I’ve also been told that oaks only grow slowly if they are planted in gumbo and not watered. Given them decent soil and enough water and they will grow to maturity in about 75 years.
Alexan deserves a tip of the cap for doing the right thing. The cases of other developers cutting down large, mature trees in the middle of the night, though, are a different matter. They should be strung up by their thumbs.
A little history here! The Heights held an “Acorn Ball” to raise the money to plant these trees and more on Heights Blvd. and Shepherd, 30 years ago! Those power lines weren’t there then! It was the first wave of bringing the Heights back and the work was done by the (then) newly formed Houston Heights Association and Trees for Houston! It’s sad for those of us that remember all the effort that went into this and have watched these trees become big, beautiful specimens, to see them felled by a company that has been no friend to our neighborhood!
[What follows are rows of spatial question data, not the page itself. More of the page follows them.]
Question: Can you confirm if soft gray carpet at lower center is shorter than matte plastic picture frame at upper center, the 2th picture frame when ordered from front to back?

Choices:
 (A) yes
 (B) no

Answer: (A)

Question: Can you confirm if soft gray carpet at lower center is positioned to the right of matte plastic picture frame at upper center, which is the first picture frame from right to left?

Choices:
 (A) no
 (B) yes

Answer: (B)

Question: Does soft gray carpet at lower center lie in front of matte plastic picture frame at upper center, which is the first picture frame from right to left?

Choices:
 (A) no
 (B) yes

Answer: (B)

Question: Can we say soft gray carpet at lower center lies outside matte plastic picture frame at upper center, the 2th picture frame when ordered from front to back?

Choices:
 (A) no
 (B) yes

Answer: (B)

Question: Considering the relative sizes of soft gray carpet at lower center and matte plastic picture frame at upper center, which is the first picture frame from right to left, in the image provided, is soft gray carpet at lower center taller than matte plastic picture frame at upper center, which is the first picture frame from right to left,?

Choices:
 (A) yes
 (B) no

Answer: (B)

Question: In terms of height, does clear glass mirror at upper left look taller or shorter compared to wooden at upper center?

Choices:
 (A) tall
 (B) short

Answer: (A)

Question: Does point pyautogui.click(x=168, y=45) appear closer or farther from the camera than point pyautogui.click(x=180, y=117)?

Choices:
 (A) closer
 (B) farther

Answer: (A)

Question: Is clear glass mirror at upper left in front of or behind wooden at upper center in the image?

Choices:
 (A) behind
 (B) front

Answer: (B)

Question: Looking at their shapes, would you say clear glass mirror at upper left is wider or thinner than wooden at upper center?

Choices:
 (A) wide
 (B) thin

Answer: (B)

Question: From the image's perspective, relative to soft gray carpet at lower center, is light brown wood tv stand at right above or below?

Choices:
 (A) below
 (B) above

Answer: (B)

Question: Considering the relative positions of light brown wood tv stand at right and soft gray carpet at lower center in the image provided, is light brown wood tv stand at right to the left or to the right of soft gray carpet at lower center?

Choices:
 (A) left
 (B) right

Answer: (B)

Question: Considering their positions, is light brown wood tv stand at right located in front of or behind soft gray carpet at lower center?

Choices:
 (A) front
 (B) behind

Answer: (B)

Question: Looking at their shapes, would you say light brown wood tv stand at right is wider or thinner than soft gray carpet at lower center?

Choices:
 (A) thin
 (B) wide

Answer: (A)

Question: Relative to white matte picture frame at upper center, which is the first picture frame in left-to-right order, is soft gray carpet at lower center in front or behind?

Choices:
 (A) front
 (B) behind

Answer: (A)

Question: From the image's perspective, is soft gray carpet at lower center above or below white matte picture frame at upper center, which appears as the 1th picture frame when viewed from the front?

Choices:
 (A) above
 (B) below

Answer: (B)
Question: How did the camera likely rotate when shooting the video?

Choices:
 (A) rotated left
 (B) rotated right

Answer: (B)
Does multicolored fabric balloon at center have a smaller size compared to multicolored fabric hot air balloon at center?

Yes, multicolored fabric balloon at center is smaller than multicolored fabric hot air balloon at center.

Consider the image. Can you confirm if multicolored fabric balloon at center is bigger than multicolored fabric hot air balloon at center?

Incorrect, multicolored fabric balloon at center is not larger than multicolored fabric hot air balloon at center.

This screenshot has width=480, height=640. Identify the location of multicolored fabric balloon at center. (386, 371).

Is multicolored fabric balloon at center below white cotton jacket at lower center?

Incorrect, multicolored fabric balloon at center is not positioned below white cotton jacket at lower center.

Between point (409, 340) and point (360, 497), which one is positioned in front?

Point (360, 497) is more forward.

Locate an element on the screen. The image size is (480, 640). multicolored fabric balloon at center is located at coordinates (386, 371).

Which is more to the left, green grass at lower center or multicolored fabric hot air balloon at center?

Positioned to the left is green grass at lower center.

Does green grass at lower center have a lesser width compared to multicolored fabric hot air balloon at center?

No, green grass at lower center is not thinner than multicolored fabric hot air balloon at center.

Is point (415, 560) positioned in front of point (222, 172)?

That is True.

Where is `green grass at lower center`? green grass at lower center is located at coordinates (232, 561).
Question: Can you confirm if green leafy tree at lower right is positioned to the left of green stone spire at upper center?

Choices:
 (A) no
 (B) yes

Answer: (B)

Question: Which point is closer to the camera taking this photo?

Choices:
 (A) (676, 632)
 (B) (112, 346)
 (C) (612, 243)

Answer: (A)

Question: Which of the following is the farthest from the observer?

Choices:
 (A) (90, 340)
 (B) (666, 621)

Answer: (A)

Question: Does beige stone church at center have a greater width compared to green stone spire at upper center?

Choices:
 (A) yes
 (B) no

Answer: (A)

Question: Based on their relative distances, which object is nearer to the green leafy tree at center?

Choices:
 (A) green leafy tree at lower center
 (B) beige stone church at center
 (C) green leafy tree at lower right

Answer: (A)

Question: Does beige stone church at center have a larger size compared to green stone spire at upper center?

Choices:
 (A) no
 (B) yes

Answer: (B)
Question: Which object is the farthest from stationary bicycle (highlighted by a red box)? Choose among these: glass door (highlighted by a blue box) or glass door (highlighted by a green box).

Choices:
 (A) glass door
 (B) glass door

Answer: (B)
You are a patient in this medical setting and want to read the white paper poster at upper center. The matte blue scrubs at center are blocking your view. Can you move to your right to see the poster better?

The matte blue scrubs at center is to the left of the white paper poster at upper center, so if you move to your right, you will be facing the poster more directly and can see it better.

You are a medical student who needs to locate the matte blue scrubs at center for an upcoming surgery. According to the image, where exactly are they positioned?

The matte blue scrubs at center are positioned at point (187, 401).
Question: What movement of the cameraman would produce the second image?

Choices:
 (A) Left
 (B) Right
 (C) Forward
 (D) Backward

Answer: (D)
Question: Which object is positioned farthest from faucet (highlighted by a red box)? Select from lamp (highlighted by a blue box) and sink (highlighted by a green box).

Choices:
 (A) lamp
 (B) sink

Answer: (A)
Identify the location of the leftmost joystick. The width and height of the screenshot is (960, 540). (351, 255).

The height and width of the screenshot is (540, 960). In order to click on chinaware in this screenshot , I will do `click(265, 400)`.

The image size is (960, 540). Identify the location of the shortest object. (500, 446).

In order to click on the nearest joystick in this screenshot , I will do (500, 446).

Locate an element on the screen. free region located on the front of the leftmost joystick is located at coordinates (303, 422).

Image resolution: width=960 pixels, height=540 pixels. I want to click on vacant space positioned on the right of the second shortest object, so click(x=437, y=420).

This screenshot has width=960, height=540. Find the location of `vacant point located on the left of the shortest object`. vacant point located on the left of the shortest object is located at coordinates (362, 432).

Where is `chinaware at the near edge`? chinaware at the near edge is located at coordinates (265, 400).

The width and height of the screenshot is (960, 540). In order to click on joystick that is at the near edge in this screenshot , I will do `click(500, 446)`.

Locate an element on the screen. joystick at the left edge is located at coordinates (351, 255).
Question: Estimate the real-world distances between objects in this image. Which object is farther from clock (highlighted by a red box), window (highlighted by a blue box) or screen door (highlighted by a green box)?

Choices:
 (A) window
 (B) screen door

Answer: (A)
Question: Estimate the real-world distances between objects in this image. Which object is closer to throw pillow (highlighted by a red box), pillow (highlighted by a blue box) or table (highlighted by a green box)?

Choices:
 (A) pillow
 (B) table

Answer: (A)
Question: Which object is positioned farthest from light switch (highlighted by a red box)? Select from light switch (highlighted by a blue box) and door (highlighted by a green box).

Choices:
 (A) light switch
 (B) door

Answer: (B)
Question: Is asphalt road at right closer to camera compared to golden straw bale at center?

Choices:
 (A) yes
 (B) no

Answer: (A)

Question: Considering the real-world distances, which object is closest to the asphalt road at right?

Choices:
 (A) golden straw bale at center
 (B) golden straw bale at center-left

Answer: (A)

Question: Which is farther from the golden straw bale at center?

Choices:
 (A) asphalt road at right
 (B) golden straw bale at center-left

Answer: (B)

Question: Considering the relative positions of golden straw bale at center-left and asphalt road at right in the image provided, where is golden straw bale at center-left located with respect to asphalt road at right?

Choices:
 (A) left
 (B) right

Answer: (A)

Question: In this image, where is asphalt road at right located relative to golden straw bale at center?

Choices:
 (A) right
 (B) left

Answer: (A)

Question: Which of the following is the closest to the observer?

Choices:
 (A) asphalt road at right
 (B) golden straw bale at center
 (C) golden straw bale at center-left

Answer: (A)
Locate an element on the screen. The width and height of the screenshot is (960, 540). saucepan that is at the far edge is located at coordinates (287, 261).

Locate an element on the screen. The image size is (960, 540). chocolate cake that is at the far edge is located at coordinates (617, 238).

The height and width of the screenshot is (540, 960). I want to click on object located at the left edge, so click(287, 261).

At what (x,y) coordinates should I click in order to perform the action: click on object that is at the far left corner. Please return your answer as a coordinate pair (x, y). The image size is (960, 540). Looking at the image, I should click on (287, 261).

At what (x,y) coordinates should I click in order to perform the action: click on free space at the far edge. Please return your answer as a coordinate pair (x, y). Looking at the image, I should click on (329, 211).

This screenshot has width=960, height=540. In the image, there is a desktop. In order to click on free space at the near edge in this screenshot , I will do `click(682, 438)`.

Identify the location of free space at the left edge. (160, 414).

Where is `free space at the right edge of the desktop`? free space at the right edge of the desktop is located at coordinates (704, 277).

The ONLY silver lining that could (but probably won’t) come of this is that they now have NO excuse to not build a turn lane at that intersection to help with the added traffic that this 350+ unit apartment complex will eventually dump into this portion of an already stressed area of Yale due to the Wallmart complex and the I-10 access ramps that have made this area an absolute nightmare……..
Those trees were planted by Heights volunteers around 1990 – 91, from what I heard about 15 years ago from HHA.
I thought the policy was to require whoever was cutting down the trees to replace with new trees with equivalent caliper inches (sum of trunk diameters)? It’s not clear from this story if that’s being done in this case. Agree with others that “number of trees” is no kind of equivalent measure when discussing old trees and replacement trees.
We will be appreciating the buried power lines after the next storm though. Those 25 year old trees wouldn’t have hidden the giant apt complex anyway.
I’ve only seen one comment here that half way got it right. Live Oaks don’t mature in 20-30 years. It does take about 75 years.
We have some in Colorado Co. that self planted in the early 20th century (according to some of the 85-90 year old neighbors) and believe me, they are majestic. The ones pictured above look like toddlers compared to our old guys. They don’t have any buildings near them and they only get water when it rains. Livestock like to lay under them though.
Their root systems can and would compromise the sidewalks and streets of the heights if left alone for the next 80 years and we all know that there would be plenty of complaints from residents if that happened. The city easement is not a good place for a Live Oak.
The whole area is going to look many many times better than it currently does. I would much rather look at an apartment complex with some nice landscaping than all that stuff that is/was there now. I bet they will put in some nice sized trees, and since the complex will be there for many years to come the trees will have lots of time to get some nice size.
What are they doing now? It looks like they are about to erect really tall towers to hold more powerlines. what an awful view for the Alexan Heights apartments!